- _Reading text_

====

Developing Device of Embodiment 9
Contact Development, Elastic Sleeve, In-between Position
Regulation, and Urethane Blade
This embodiment is similar to the developing device of Embodiment 1
except that regulating blade is made of an urethane having a
dielectric constant .epsilon.b=4.3. The regulating blade of
Embodiment 1 is made of phosphor bronze, and the dielectric
constant is very high. Ordinarily, a metal has a dielectric
constant of infinity. In Embodiment 1, the dielectric constant
.epsilon.s of the surface of the sleeve is 6.5, and the relation
with the dielectric constant .epsilon.b of the regulating blade is
.epsilon.s<.epsilon.b. On the other hand, in Embodiment 9, the
relation is .epsilon.s>.epsilon.b. The image evaluation of this
case is carried out. The resultant images are good as in Embodiment
1.
In order to compare Embodiment 1 and Embodiment 9, the ghost image
prevention evaluations are carried out after continuous 3000 prints
in the similar manner. In Embodiment 1, the evaluation is good, but
in Embodiment 9, the ghost image slightly appears although the rank
is "G"
The reason will be described. At the contact position between the
regulating blade and the elastic sleeve, the mirror force between
the toner and the surface of the elastic sleeve is Fts, and a
mirror force between the toner and the regulating blade is Ftb. The
mirror force, as described above, is proportional to
P=(.epsilon.-1)/(.epsilon.+1). Therefore, in Embodiment 1, P
between the toner and the elastic sleeve is 0.73, and P between the
toner and the regulating blade is 1, and therefore, Fts<Ftb. For
this reason, in the region upstream of the contact nip between the
elastic sleeve and the regulating blade, the toner particles for
which the attraction force relative to the elastic sleeve surface
is not sufficient, in other words, the specific charge is not
sufficient, are relatively easily attracted toward the regulating
blade. With generation of such powder flow, a very high percentage
of the toner particles having sufficient charge can be passed
through the regulating position having the regulating blade. Using
such a function, the toner particles unable to pass by the
regulating blade, tends to move in the direction opposite to the
sleeve rotational direction, so that toner replacement performance
is improved. As a result, the ghost image defect is stably
prevented in Embodiment 1.
In Embodiment 9, on the other hand, P between the toner and the
elastic sleeve is 0.73, and P between the toner and the regulating
blade is 0.62, and therefore, Fts>Ftb. In such a case, in the
region upstream of the contact nip between the regulating blade and
the elastic sleeve, even the toner particles having low specific
charge are easily attracted toward the surface of the sleeve.
Therefore, the toner not having a sufficient specific charge tends
to pass under the regulating portion blade. The toner unable to
pass under the regulating blade, does not easily move in the
direction opposite to the rotational direction of the sleeve, and
therefore, the toner replacement performance deteriorates. For this
reason, the ghost image defect slightly appears.

====

- _Information given_
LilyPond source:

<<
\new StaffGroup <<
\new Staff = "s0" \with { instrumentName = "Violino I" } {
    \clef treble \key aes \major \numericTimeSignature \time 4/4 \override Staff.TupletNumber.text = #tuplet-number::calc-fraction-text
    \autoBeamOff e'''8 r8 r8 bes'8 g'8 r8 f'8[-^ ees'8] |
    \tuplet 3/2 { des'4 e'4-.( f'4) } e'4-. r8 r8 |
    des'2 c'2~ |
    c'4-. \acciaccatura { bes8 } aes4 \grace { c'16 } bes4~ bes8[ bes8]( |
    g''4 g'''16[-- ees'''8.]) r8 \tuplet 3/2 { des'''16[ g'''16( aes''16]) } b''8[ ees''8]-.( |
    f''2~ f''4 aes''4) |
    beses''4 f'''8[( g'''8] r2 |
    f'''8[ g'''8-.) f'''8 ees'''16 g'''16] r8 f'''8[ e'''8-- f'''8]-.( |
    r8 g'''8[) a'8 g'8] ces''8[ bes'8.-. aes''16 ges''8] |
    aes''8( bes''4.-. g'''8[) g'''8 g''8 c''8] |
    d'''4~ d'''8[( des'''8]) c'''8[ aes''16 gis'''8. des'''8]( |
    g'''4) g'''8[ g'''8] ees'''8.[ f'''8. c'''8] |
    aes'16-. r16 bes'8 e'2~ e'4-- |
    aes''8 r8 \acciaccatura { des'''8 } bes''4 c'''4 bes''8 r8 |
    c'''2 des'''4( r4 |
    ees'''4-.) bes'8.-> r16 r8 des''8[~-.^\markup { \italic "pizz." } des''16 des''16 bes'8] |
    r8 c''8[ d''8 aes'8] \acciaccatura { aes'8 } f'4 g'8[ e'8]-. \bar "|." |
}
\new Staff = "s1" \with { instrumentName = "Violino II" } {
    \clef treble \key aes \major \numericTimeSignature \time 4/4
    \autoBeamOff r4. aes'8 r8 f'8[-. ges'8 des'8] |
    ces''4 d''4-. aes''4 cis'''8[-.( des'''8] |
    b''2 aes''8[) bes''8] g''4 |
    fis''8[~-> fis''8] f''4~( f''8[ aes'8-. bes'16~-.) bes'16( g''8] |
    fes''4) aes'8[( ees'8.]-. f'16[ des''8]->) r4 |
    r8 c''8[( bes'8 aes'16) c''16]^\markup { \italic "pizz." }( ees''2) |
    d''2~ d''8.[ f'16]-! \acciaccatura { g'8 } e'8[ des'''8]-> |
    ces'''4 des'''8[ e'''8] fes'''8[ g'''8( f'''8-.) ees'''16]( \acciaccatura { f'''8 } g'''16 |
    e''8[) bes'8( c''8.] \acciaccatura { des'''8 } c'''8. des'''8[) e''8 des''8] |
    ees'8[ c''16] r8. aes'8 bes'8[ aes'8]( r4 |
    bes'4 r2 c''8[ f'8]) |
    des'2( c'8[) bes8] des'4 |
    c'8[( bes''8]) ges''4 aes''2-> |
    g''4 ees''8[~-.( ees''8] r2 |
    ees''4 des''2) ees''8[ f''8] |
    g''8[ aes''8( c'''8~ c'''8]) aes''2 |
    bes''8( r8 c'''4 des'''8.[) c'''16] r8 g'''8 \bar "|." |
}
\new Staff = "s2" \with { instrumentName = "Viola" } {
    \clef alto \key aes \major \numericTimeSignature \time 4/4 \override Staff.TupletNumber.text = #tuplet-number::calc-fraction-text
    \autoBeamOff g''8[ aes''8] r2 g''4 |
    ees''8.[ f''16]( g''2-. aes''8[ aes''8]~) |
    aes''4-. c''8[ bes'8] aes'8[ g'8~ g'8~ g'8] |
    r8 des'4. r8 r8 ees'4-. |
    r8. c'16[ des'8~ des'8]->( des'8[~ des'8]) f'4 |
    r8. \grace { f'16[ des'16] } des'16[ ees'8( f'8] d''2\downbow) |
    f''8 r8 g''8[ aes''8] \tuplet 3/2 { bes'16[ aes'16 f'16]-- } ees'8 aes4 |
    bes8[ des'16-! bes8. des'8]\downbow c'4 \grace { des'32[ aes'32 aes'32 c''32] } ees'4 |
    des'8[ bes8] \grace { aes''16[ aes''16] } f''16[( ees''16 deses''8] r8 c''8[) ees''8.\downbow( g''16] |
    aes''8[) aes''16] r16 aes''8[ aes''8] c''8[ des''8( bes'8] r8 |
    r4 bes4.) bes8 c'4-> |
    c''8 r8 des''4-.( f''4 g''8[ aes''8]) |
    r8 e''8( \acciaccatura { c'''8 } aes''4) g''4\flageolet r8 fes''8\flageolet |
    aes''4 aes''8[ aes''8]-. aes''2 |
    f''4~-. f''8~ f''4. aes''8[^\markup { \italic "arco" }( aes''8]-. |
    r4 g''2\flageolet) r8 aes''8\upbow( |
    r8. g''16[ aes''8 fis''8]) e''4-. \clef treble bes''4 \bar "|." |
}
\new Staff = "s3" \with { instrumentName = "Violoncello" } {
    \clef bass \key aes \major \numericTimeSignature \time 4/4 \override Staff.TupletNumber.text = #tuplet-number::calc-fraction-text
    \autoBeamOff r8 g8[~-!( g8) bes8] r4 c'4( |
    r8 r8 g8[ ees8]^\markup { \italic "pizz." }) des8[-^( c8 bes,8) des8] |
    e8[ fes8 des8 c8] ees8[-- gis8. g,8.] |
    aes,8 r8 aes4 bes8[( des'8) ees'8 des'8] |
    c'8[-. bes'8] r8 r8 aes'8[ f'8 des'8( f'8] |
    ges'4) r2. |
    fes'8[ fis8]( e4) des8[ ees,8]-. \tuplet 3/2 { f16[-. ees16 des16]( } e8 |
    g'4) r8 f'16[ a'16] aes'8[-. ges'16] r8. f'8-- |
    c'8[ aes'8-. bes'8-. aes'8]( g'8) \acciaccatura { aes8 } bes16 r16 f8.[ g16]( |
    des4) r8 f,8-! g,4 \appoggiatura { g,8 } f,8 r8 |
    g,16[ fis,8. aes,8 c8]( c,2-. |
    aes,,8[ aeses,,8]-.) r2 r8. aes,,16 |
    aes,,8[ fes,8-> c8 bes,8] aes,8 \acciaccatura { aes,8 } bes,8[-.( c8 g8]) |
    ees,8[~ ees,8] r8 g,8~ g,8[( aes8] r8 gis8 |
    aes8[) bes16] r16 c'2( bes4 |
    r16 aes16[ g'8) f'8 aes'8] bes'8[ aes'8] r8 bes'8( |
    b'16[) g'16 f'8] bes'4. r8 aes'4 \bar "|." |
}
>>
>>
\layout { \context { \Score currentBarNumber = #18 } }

====

- _Work to be completed_
Can you copy the Embodiment 9 passage word for word, from "In Embodiment 9, on" up to and including "of the sleeve."? The items have nothing to do with this.

- _Answer for the task_
In Embodiment 9, on the other hand, P between the toner and the
elastic sleeve is 0.73, and P between the toner and the regulating
blade is 0.62, and therefore, Fts>Ftb. In such a case, in the
region upstream of the contact nip between the regulating blade and
the elastic sleeve, even the toner particles having low specific
charge are easily attracted toward the surface of the sleeve.